Posted by MattF | Report as abusive

When the Internet eventually exposes the irrelevance and bias of Forbes, and it gets the burial that capitalism eventually give all useless businesses (unless the US Chamber of Commerce makes it its official mouthpiece), what will its namesake do for money and attention? Is there someone else he can inherit a fortune from?

Posted by OnTheTimes | Report as abusive

Hey, Felix — Pot, meet Kettle!

To journalists such as yourself on the hard left, anything on the hard right smacks of extremism. Well guess what the editorial page of the New York Times looks like not only to conservatives, but independents?

There is no denying that D’Souza’s piece is very firmly on the right, but the strong left line of much of media is actually driving traffic to the likes of Fox News, Forbes, the Wall Street Journal and dozens of smaller, thriving outlets.

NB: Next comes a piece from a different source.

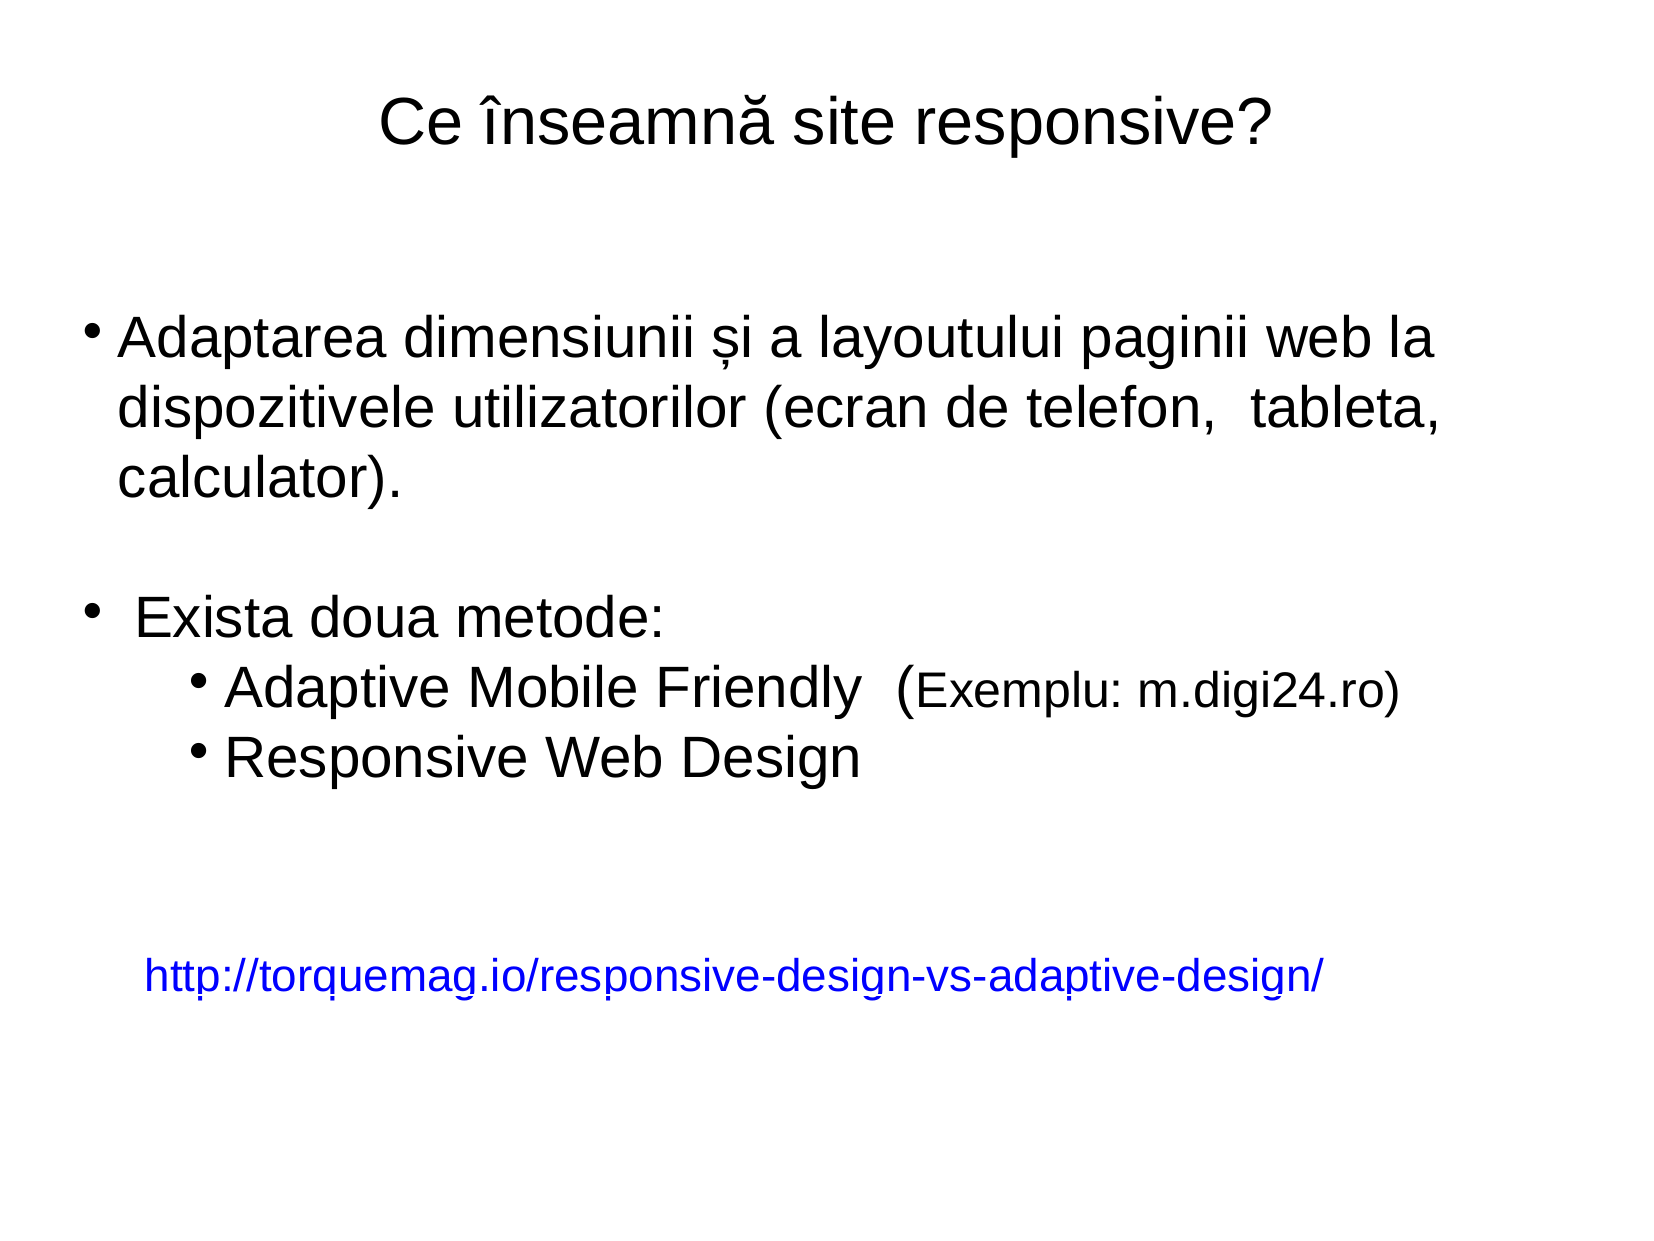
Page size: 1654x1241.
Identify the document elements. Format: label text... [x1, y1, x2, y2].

Seriously, does Fox News grow like kudzu if not for the bias already existing in news?

I voted for Obama because I was very impressed with someone who looked to my untrained eye as a bridge builder. I was willing to overlook his 20-year attendance at a church whose pastor was filled with anger and more than a little hate.

Felix, you are not an American, so perhaps you don’t understand how Americans treasure American exceptionalism. You should treasure it too, because the alternative in this century is Chinese exceptionalism. I am 50% European and watching Europe’s long, slow decline on dozens of fronts, which is accelerating as they face demographic collapse is very painful indeed. Socialism is beautiful and comes from the heart but it does not make for vibrant nations.

Here is Obama on American exceptionalism:
“I believe in American exceptionalism, just as I suspect that the Brits believe in British exceptionalism and the Greeks believe in Greek exceptionalism”


Posted by DanHess | Report as abusive

Dan Hess-Felix Salmon is not a ‘hard left’ journalist. More like Brad DeLong-’fair and balanced’.

Posted by crocodilechuck | Report as abusive

Hey MattF — I work with Lewis @Forbes. Just wanted to clarify: his title is actually Chief Product Officer.

And, Felix — to this point: “if you say that there are no lines separating what’s editorial content and what’s advertising…”

We’re not saying there will be no lines, no separation. In fact, it’s quite the opposite. There will be lines, clearly labeled and transparent to all. Very much like what Walt Mossberg saw when he reviewed the True/Slant version, called Ad/Slants. At that time, Walt reacted positively to the idea and the proposed implementation.

Hopefully the criticism will wait until after we actually launch an AdVoice, when everyone can see it and judge for themselves.

Posted by andreaitis | Report as abusive

Okay, I’ll hold follow-on snark in abeyance until there’s actually something to be snarky about.

Posted by MattF | Report as abusive

I helped build True/Slant and am currently working with Lewis D’Vorkin at Forbes.

All news – print, broadcast, online – is sponsored by or underwritten by someone. Advertisers have *always* been “on the same distribution platform” as the editorial their dollars support.

At least as far back as David Brinkley, news editorial was being vocally underwritten, e.g., by Arthur Daniels Midland.

You can claim there’ve been effective Walls and hermetic seals between advertisers and editorial. That doesn’t make your claim true. In my experience, the claim is false. (And this is in addition to and regardless of right/left editorial slants you refer to in your post.)

Understood and agreed it’s an area to be treaded carefully from everyone’s perspective:

- Publishers weaving advertising and marketing with editorial need to take care to be transparent and not to mix messages

- Advertisers and Marketers need to create messages that have some value and interest for people reading and interacting with it – if they don’t, no one will read and interact with it

- Journalists should take care, as ever, to be transparent, too

- Participants / Consumers / The People Formerly Known as The Audience should take care they understand that with which they’re interacting

We’ve been working toward new, sustainable – profitable! – models of news and opinion. We don’t expect a single silver bullet. We do expect to continue iterating until we have a workable, successful and profitable solution.